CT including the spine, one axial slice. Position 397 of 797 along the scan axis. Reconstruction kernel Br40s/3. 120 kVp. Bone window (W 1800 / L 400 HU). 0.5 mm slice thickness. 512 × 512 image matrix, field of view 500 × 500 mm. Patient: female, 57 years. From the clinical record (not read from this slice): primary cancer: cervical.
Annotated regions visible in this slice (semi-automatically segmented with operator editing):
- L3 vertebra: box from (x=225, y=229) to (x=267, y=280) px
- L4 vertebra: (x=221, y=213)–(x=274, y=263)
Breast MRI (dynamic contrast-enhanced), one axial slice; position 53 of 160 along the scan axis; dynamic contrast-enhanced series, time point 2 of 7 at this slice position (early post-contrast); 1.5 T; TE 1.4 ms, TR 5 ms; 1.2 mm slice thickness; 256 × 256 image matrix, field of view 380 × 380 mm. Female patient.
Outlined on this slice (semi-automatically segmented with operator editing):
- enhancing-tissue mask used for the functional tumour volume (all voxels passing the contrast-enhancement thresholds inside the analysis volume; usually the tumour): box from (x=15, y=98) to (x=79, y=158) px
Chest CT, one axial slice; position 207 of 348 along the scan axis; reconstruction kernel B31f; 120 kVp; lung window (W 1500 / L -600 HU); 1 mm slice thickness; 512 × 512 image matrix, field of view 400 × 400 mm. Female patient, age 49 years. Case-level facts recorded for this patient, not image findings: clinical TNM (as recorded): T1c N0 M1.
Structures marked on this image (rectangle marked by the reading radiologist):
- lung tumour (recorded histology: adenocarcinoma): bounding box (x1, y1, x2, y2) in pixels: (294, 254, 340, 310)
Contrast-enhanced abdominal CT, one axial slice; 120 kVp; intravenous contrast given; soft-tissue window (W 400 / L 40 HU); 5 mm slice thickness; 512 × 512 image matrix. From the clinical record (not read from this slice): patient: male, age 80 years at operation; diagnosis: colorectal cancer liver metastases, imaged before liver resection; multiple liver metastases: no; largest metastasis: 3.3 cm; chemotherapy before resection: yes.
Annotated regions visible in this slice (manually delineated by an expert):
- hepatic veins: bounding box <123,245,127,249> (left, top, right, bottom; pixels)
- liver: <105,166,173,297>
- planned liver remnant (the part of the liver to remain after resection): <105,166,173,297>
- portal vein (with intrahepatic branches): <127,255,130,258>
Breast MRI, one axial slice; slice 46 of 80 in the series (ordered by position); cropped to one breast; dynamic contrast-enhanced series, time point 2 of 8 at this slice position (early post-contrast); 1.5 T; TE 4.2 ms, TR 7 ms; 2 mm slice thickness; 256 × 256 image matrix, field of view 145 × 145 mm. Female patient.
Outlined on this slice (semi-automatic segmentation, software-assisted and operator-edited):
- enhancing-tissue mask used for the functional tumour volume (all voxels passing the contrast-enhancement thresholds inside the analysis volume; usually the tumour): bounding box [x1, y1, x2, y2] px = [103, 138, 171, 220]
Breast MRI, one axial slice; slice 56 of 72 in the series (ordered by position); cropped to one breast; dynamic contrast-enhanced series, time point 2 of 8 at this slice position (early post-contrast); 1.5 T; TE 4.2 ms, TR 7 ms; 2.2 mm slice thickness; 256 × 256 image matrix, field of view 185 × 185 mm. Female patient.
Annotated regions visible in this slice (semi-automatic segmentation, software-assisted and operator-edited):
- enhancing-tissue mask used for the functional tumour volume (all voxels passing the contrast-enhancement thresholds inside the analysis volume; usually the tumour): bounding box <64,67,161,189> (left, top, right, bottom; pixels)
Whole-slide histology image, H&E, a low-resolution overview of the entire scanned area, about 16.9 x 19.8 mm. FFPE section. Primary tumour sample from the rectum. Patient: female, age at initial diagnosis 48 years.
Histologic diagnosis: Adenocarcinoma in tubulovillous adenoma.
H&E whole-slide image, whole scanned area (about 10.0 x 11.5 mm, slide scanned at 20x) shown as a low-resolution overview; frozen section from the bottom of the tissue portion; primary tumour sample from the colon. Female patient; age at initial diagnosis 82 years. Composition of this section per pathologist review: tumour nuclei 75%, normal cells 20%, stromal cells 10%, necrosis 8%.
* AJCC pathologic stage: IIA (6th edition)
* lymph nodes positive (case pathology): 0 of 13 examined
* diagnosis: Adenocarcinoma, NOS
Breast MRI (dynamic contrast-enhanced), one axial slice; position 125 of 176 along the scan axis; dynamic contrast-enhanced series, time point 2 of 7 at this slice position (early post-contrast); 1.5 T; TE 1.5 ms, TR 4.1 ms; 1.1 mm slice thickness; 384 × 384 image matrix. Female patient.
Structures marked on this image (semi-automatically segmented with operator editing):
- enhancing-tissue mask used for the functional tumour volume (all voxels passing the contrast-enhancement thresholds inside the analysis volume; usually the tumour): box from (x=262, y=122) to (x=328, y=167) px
⁂
> **How to complete this task**: Exactly as written, please transcribe the lines from the start of the records above to the line that holds "(x=79, y=158) px", both ends included.

> **Answer below**:
CT including the spine, one axial slice. Position 397 of 797 along the scan axis. Reconstruction kernel Br40s/3. 120 kVp. Bone window (W 1800 / L 400 HU). 0.5 mm slice thickness. 512 × 512 image matrix, field of view 500 × 500 mm. Patient: female, 57 years. From the clinical record (not read from this slice): primary cancer: cervical.
Annotated regions visible in this slice (semi-automatically segmented with operator editing):
- L3 vertebra: box from (x=225, y=229) to (x=267, y=280) px
- L4 vertebra: (x=221, y=213)–(x=274, y=263)
Breast MRI (dynamic contrast-enhanced), one axial slice; position 53 of 160 along the scan axis; dynamic contrast-enhanced series, time point 2 of 7 at this slice position (early post-contrast); 1.5 T; TE 1.4 ms, TR 5 ms; 1.2 mm slice thickness; 256 × 256 image matrix, field of view 380 × 380 mm. Female patient.
Outlined on this slice (semi-automatically segmented with operator editing):
- enhancing-tissue mask used for the functional tumour volume (all voxels passing the contrast-enhancement thresholds inside the analysis volume; usually the tumour): box from (x=15, y=98) to (x=79, y=158) px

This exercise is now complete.